## REQUIRED WORK
Each line of the material beneath should be duplicated exactly.

## GIVEN DATA
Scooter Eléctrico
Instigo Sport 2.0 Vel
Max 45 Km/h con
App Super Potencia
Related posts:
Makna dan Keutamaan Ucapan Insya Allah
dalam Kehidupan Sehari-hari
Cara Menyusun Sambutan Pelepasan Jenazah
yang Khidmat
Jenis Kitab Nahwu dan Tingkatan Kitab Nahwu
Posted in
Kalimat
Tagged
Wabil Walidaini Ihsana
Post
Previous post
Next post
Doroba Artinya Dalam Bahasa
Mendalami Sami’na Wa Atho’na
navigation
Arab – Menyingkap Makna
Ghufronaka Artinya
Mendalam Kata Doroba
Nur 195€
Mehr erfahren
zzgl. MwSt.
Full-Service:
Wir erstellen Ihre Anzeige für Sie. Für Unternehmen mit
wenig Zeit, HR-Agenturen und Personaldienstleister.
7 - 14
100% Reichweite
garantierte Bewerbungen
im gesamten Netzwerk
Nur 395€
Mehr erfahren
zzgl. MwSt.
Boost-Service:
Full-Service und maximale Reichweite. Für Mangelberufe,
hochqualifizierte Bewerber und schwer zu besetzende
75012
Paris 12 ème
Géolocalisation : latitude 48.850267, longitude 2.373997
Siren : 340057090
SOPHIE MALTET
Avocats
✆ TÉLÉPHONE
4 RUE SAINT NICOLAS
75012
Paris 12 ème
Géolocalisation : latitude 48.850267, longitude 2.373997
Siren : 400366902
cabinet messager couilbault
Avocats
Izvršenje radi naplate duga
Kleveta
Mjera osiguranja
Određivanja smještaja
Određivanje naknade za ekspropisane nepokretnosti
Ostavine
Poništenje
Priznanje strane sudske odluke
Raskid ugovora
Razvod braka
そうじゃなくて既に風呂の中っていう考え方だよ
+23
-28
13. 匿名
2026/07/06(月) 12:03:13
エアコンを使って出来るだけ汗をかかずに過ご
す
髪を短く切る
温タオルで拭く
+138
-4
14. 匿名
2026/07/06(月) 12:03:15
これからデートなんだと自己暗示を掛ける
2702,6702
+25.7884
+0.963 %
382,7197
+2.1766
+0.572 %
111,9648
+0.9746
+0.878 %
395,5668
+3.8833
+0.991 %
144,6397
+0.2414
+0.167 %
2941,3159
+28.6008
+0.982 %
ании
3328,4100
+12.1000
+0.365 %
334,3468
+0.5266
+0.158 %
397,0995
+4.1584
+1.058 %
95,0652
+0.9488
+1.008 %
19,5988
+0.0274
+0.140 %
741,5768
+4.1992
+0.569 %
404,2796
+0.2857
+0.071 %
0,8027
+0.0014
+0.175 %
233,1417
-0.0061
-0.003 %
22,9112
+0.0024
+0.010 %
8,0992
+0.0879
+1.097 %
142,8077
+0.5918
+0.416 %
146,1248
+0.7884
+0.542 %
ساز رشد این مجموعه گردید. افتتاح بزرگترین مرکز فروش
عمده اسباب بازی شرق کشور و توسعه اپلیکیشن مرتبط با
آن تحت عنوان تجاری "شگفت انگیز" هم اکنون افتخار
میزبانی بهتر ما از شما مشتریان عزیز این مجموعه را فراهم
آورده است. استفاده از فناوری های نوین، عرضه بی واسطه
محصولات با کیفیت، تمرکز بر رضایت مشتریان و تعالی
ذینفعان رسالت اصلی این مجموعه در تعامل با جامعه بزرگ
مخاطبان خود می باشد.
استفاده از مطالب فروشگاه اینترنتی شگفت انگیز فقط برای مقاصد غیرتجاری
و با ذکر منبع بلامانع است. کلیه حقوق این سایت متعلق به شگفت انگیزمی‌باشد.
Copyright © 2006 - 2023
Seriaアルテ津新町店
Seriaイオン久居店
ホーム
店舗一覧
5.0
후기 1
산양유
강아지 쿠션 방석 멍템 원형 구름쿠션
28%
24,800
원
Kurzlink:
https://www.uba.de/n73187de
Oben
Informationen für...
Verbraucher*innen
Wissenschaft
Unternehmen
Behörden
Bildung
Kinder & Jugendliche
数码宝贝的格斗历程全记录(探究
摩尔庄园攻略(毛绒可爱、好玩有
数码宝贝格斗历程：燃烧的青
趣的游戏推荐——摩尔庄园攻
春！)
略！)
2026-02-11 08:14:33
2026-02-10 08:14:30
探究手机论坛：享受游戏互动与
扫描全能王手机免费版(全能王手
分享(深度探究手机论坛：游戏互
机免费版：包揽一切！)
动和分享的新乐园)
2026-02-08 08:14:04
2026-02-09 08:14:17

## SOLVED PROBLEM
Scooter Eléctrico
Instigo Sport 2.0 Vel
Max 45 Km/h con
App Super Potencia
Related posts:
Makna dan Keutamaan Ucapan Insya Allah
dalam Kehidupan Sehari-hari
Cara Menyusun Sambutan Pelepasan Jenazah
yang Khidmat
Jenis Kitab Nahwu dan Tingkatan Kitab Nahwu
Posted in
Kalimat
Tagged
Wabil Walidaini Ihsana
Post
Previous post
Next post
Doroba Artinya Dalam Bahasa
Mendalami Sami’na Wa Atho’na
navigation
Arab – Menyingkap Makna
Ghufronaka Artinya
Mendalam Kata Doroba
Nur 195€
Mehr erfahren
zzgl. MwSt.
Full-Service:
Wir erstellen Ihre Anzeige für Sie. Für Unternehmen mit
wenig Zeit, HR-Agenturen und Personaldienstleister.
7 - 14
100% Reichweite
garantierte Bewerbungen
im gesamten Netzwerk
Nur 395€
Mehr erfahren
zzgl. MwSt.
Boost-Service:
Full-Service und maximale Reichweite. Für Mangelberufe,
hochqualifizierte Bewerber und schwer zu besetzende
75012
Paris 12 ème
Géolocalisation : latitude 48.850267, longitude 2.373997
Siren : 340057090
SOPHIE MALTET
Avocats
✆ TÉLÉPHONE
4 RUE SAINT NICOLAS
75012
Paris 12 ème
Géolocalisation : latitude 48.850267, longitude 2.373997
Siren : 400366902
cabinet messager couilbault
Avocats
Izvršenje radi naplate duga
Kleveta
Mjera osiguranja
Određivanja smještaja
Određivanje naknade za ekspropisane nepokretnosti
Ostavine
Poništenje
Priznanje strane sudske odluke
Raskid ugovora
Razvod braka
そうじゃなくて既に風呂の中っていう考え方だよ
+23
-28
13. 匿名
2026/07/06(月) 12:03:13
エアコンを使って出来るだけ汗をかかずに過ご
す
髪を短く切る
温タオルで拭く
+138
-4
14. 匿名
2026/07/06(月) 12:03:15
これからデートなんだと自己暗示を掛ける
2702,6702
+25.7884
+0.963 %
382,7197
+2.1766
+0.572 %
111,9648
+0.9746
+0.878 %
395,5668
+3.8833
+0.991 %
144,6397
+0.2414
+0.167 %
2941,3159
+28.6008
+0.982 %
ании
3328,4100
+12.1000
+0.365 %
334,3468
+0.5266
+0.158 %
397,0995
+4.1584
+1.058 %
95,0652
+0.9488
+1.008 %
19,5988
+0.0274
+0.140 %
741,5768
+4.1992
+0.569 %
404,2796
+0.2857
+0.071 %
0,8027
+0.0014
+0.175 %
233,1417
-0.0061
-0.003 %
22,9112
+0.0024
+0.010 %
8,0992
+0.0879
+1.097 %
142,8077
+0.5918
+0.416 %
146,1248
+0.7884
+0.542 %
ساز رشد این مجموعه گردید. افتتاح بزرگترین مرکز فروش
عمده اسباب بازی شرق کشور و توسعه اپلیکیشن مرتبط با
آن تحت عنوان تجاری "شگفت انگیز" هم اکنون افتخار
میزبانی بهتر ما از شما مشتریان عزیز این مجموعه را فراهم
آورده است. استفاده از فناوری های نوین، عرضه بی واسطه
محصولات با کیفیت، تمرکز بر رضایت مشتریان و تعالی
ذینفعان رسالت اصلی این مجموعه در تعامل با جامعه بزرگ
مخاطبان خود می باشد.
استفاده از مطالب فروشگاه اینترنتی شگفت انگیز فقط برای مقاصد غیرتجاری
و با ذکر منبع بلامانع است. کلیه حقوق این سایت متعلق به شگفت انگیزمی‌باشد.
Copyright © 2006 - 2023
Seriaアルテ津新町店
Seriaイオン久居店
ホーム
店舗一覧
5.0
후기 1
산양유
강아지 쿠션 방석 멍템 원형 구름쿠션
28%
24,800
원
Kurzlink:
https://www.uba.de/n73187de
Oben
Informationen für...
Verbraucher*innen
Wissenschaft
Unternehmen
Behörden
Bildung
Kinder & Jugendliche
数码宝贝的格斗历程全记录(探究
摩尔庄园攻略(毛绒可爱、好玩有
数码宝贝格斗历程：燃烧的青
趣的游戏推荐——摩尔庄园攻
春！)
略！)
2026-02-11 08:14:33
2026-02-10 08:14:30
探究手机论坛：享受游戏互动与
扫描全能王手机免费版(全能王手
分享(深度探究手机论坛：游戏互
机免费版：包揽一切！)
动和分享的新乐园)
2026-02-08 08:14:04
2026-02-09 08:14:17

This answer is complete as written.